Amy is murdered by an unknown assailant on her wedding night. Mike and Ryan had returned home to find Amy lying lifeless on the floor. The whole village is shocked and saddened to hear the news of her death. Ste is immediately arrested and charged with the murder. Ste suffered a blackout at that night so he cannot defend his whereabouts. There are six suspects in the frame: Ste, Harry, Ryan, Mercedes, James Nightingale (Gregory Finnegan) and DS Gavin Armstrong (Andrew Hayden-Smith). Ste is the prime suspect because of Amy taking Leah and Lucas away from him. Harry's motive is that he would do anything for Ste. It does not seem at first that Ryan has a motive, but later on it is revealed Ryan had cheated on Amy that night with a man named Kyle Kelly (Adam Rickitt). Mercedes and Amy had embarked on a feud following Mercedes' one-night stand with Ryan. James did not know Amy very well, but he hates Ste for ruining his relationship with John Paul McQueen (James Sutton) and it is possible he wanted to frame Ste for the murder as revenge. DS Armstrong had stalked several attractive young women with blonde hair and it is revealed Amy was one of them.

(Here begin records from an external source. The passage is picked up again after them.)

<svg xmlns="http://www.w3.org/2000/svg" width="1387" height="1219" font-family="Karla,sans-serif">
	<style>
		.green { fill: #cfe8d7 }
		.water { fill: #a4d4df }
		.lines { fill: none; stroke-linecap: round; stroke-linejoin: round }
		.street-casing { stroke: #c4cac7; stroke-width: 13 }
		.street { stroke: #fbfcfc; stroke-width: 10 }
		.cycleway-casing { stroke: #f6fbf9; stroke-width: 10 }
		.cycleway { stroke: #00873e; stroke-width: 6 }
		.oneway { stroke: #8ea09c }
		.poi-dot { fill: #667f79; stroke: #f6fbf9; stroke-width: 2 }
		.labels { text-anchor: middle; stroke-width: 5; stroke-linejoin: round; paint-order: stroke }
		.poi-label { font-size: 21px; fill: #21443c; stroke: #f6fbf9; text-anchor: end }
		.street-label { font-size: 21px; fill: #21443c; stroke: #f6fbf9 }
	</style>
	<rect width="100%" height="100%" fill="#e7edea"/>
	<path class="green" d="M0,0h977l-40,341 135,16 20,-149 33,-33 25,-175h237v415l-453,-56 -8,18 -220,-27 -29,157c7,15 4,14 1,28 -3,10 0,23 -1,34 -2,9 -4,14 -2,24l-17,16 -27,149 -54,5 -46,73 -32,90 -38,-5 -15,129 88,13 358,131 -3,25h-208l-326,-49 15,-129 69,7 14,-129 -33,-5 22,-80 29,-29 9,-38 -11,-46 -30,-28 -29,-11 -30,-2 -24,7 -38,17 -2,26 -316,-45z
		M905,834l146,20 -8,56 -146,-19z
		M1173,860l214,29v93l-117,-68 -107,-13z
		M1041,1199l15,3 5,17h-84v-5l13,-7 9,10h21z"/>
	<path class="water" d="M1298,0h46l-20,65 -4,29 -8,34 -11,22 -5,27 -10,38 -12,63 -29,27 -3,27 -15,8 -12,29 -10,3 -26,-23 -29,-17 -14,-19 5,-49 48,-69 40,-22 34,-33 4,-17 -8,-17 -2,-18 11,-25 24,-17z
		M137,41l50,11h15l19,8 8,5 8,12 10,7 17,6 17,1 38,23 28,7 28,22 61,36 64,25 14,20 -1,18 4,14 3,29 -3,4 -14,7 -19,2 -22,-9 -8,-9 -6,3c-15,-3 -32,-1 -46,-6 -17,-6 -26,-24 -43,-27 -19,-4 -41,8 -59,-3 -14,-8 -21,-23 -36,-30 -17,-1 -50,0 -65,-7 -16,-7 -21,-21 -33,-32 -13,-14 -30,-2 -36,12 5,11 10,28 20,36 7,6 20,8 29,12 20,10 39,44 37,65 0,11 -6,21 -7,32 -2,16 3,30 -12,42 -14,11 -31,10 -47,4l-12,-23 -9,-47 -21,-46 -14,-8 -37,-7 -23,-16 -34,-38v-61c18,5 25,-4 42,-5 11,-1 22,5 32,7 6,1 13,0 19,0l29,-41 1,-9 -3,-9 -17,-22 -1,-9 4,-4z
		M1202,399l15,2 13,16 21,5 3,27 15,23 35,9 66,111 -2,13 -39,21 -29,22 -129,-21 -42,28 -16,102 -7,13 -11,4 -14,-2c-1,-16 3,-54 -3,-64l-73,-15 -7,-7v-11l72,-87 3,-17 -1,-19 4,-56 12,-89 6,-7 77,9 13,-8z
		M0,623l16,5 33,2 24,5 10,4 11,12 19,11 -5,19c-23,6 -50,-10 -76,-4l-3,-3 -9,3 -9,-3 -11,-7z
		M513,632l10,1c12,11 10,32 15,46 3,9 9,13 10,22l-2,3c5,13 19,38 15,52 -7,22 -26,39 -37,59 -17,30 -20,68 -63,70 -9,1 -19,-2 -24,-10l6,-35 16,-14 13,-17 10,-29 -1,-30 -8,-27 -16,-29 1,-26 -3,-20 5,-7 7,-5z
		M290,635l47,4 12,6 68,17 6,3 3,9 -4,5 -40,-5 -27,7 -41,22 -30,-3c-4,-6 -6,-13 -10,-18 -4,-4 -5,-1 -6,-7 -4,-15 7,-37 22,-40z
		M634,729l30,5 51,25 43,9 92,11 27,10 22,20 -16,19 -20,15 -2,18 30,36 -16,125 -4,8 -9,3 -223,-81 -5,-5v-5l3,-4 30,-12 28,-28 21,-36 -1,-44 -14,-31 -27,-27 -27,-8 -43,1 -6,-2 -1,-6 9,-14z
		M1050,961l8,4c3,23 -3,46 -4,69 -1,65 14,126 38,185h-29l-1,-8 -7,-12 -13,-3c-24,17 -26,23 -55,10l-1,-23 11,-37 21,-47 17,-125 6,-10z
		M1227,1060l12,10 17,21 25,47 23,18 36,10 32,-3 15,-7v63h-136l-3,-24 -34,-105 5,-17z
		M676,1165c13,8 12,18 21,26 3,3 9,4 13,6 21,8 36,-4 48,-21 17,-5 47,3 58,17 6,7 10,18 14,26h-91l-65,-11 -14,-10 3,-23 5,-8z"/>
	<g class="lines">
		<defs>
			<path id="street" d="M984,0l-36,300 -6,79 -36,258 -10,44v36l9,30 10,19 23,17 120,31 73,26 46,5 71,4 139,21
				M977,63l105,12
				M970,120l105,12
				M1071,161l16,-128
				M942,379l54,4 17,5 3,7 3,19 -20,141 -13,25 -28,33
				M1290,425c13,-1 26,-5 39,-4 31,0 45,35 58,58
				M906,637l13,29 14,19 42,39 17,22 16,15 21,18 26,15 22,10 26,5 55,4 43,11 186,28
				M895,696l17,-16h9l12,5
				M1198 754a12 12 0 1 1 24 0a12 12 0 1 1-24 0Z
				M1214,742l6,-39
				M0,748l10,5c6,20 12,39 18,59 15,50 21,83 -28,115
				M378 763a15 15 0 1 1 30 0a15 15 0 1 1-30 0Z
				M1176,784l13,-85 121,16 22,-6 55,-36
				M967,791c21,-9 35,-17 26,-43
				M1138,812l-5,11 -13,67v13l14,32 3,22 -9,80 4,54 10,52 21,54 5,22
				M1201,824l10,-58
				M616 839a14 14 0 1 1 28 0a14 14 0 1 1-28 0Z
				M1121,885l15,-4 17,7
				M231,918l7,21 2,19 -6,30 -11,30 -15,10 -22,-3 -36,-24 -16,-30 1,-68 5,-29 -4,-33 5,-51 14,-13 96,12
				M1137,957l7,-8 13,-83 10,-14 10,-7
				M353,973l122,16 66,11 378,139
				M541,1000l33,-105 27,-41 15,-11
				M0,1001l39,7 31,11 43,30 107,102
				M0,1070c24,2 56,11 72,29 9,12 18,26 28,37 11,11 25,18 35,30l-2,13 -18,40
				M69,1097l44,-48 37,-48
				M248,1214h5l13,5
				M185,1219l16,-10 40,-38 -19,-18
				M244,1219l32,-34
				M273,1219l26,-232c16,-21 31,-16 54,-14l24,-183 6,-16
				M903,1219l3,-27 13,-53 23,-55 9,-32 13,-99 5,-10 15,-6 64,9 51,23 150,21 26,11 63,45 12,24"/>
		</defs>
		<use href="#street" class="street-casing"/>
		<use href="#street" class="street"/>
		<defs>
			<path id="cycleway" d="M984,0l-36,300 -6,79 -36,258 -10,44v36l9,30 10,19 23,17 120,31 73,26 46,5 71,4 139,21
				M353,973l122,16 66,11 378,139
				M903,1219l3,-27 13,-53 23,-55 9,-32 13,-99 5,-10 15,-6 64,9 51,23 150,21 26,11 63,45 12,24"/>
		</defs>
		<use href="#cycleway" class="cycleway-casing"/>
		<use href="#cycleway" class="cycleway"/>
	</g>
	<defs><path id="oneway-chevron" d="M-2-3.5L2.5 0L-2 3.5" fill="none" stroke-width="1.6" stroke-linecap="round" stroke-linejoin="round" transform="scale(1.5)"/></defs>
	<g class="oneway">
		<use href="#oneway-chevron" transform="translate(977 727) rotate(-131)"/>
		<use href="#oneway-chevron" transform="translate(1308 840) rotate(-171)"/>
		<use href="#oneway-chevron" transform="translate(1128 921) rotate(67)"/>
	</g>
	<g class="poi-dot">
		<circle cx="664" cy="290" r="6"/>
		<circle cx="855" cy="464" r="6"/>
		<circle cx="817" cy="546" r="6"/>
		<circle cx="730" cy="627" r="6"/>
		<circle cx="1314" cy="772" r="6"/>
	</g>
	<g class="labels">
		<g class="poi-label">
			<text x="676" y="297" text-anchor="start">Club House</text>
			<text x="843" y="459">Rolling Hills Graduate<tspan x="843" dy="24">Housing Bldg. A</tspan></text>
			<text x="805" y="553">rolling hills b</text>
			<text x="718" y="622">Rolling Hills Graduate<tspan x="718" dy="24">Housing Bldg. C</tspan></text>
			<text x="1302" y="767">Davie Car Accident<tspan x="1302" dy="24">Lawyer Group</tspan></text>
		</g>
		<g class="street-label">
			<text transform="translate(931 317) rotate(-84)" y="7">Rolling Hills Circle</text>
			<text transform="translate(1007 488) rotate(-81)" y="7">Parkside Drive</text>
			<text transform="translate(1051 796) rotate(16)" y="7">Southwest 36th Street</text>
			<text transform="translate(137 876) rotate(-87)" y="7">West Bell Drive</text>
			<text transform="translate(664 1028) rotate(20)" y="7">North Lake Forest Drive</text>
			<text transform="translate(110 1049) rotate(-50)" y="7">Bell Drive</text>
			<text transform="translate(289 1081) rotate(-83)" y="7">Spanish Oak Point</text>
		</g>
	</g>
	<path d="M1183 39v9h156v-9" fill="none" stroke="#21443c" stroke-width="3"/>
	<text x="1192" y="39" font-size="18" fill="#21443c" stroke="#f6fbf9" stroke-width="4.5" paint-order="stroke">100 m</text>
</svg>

During Ste's trial, he discovers Harry accidentally murdered Amy during an altercation when Harry tried to stop her from taking the kids to America. In an 8 September 2017 flashback, Harry argues with Amy and she falls and hits her head. Harry flees the scene without calling for help. However, it is revealed in another flashback that Amy was actually still alive after Harry left and another person had killed her. In October 2017, it is revealed that Ryan killed Amy. As seen in a flashback, Ryan arrived home and Amy furiously confronted him about cheating on her with a man. Amy tells Ryan he left his mobile phone on and she received a voicemail where she heard him confess. Amy was devastated that Ryan cheated on her on their own wedding day and expressed disbelief that she fell in love with another gay man. Amy threatened to tell the whole village that Ryan was gay and so he suffocated her.

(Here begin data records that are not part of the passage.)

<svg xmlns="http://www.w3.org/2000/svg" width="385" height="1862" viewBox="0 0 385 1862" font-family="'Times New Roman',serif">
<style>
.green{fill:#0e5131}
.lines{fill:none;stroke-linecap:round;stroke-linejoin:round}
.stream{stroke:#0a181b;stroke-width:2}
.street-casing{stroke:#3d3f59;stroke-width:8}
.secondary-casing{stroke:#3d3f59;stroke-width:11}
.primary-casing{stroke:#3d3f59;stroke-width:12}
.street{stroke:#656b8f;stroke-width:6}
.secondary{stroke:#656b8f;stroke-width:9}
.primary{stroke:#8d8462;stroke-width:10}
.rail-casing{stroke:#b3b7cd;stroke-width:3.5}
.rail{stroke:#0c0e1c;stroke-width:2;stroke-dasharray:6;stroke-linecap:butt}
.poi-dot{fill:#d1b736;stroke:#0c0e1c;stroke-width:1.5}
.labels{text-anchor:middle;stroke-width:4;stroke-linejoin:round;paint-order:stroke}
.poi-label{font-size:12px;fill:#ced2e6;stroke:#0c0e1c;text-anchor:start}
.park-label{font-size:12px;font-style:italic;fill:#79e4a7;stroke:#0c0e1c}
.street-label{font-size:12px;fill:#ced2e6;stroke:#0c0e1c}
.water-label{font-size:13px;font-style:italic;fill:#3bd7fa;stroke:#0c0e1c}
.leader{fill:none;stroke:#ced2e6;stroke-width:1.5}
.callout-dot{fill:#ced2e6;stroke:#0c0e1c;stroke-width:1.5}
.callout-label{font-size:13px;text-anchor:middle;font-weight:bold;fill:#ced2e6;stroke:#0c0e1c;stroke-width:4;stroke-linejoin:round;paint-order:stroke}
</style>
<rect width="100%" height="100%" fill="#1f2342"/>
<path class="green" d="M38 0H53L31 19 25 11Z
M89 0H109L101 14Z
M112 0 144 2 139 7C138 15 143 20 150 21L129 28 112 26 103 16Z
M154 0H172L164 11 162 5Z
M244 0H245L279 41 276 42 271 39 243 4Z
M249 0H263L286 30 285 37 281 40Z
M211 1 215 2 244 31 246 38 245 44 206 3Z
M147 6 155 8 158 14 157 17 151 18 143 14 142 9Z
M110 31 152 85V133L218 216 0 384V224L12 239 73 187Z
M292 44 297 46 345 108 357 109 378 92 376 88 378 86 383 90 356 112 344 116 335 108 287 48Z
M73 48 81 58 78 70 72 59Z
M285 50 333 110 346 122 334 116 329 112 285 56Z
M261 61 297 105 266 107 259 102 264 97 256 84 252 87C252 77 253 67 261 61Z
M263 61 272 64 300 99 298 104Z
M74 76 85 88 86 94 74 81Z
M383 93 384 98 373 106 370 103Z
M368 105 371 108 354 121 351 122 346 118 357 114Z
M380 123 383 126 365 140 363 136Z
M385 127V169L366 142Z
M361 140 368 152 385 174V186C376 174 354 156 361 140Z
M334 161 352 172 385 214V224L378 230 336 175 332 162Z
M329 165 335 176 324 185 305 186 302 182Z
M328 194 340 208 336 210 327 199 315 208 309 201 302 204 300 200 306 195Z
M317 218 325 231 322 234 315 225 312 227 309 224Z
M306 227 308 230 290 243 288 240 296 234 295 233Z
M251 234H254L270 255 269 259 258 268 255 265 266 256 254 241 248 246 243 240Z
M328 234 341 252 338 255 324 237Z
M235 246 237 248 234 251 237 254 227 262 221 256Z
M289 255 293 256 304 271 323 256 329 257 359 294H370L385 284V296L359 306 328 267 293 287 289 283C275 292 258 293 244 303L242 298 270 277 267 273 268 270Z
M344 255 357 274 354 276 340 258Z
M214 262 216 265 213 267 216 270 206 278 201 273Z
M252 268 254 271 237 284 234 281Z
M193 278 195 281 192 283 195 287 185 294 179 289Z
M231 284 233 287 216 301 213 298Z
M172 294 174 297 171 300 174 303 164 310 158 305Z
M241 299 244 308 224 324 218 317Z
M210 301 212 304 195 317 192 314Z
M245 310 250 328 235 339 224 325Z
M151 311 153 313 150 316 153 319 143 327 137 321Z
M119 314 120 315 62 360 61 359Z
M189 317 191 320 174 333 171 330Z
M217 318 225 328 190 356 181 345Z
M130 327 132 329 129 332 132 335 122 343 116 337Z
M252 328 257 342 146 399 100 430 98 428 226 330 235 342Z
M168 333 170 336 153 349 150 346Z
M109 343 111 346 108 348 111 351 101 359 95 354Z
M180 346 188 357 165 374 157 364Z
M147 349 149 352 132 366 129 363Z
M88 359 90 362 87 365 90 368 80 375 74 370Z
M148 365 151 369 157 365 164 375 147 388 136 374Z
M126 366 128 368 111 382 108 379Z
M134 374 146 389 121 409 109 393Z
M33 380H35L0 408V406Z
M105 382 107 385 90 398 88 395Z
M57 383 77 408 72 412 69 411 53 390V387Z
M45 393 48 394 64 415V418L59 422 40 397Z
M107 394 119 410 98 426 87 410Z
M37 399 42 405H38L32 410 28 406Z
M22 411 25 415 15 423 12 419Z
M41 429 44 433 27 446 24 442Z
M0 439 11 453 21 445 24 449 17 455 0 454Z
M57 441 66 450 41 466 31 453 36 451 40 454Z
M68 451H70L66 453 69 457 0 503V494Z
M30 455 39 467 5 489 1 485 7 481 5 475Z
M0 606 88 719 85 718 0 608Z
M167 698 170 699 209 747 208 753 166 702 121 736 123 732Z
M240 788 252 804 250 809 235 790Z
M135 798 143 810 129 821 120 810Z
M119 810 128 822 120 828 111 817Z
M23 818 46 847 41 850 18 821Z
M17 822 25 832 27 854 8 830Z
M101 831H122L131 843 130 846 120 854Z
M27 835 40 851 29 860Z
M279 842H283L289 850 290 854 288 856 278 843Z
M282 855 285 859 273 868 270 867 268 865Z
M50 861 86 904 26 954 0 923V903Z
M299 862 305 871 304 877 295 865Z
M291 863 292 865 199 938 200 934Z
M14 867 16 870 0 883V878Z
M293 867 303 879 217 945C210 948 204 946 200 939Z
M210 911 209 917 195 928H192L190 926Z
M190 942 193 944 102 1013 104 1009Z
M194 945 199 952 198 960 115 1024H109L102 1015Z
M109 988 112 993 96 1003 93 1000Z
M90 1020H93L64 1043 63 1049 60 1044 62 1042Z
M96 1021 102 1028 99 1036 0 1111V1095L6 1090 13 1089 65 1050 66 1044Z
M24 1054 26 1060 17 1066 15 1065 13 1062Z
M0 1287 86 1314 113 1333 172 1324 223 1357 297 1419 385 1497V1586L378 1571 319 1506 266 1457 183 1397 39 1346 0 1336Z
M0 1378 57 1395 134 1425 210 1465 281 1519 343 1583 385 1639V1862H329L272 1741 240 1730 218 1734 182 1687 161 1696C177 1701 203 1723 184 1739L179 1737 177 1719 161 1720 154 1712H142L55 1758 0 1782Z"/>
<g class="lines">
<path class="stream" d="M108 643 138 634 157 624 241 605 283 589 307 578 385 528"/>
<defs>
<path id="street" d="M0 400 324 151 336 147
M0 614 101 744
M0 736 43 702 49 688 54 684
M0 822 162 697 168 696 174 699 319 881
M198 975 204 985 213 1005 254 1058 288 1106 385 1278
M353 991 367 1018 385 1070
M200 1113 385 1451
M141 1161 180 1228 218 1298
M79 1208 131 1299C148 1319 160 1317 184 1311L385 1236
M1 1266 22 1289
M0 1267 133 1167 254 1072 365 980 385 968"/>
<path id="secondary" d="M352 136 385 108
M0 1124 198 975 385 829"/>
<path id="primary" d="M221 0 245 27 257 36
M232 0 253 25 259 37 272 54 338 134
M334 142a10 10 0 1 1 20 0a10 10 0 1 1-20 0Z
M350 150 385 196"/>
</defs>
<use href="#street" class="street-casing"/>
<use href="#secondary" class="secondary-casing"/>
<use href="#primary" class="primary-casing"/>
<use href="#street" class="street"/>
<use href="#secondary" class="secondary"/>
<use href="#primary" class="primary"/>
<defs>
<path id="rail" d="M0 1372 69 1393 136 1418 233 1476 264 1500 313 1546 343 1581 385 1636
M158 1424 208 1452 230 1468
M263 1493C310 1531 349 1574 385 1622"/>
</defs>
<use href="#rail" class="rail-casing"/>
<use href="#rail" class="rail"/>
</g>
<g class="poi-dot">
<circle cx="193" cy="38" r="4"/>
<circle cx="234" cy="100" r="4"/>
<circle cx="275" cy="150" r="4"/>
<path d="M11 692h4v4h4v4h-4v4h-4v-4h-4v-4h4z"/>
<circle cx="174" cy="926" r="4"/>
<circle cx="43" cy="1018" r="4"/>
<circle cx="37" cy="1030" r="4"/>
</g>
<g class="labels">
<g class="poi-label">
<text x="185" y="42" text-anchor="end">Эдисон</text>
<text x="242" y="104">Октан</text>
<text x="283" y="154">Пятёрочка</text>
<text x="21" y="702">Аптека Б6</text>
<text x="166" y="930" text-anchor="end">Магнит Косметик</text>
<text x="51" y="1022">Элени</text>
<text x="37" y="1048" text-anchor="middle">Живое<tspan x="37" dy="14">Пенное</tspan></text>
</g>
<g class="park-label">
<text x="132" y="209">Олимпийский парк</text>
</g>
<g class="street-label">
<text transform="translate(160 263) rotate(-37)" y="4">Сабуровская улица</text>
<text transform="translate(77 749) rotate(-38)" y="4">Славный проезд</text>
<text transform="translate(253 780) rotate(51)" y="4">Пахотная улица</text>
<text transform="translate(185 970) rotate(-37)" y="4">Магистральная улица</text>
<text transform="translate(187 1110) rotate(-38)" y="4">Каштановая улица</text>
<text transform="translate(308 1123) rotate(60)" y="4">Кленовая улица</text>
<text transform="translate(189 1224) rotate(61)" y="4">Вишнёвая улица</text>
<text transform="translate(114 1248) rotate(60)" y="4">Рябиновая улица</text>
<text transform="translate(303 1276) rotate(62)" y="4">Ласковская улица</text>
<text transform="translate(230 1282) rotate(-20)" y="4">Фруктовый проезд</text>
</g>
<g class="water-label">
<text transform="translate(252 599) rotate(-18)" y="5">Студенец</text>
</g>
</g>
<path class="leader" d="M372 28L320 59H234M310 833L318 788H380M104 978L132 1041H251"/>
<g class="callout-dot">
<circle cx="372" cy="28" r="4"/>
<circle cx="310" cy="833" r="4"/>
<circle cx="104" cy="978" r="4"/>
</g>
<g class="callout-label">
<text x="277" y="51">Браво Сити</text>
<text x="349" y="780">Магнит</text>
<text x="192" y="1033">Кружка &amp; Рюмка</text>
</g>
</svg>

Two years later, Ste, who joins the members of Far Right Radicalisation, regrets listening to Jonny Baxter (Ray Quinn) and Stuart Sumner (Chris Simmons). Remembering that Amy told him not to make any mistakes, Ste turns against them upon learning their true actions was. After Stuart's death, Ste mention to Jonny how Amy changed his life, despite his abuse of her.

==Reception==
Amy was nominated for "Best Couple" for her relationship with Josh, at the 2007 Inside Soap Awards. Soap opera reporting website Holy Soap have described Amy stating: "Amy seemed like the nice girl but was the first to go off the rails after her parents' break-up." They recall Amy's most memorable moment as being: "A drunk and angry Ste lashed out at Amy and she became a battered spouse." Cancer charity CLIC Sargent have branded Amy a "troubled teenager". In 2008 the British Government produced a report detailing how soap operas help educate children about sex. They used Amy as an example and said she could help parents talk about the realities of having a child at a young age. Tess Larnacraft from TV Buzz said that the publication's staff could not feel sorry for Amy when she sleeps with Dodger. She also opined that Amy would be better off having a relationship with Dodger, instead of Lee. Daniel Kilkelly from Digital Spy branded Amy a "fan favourite".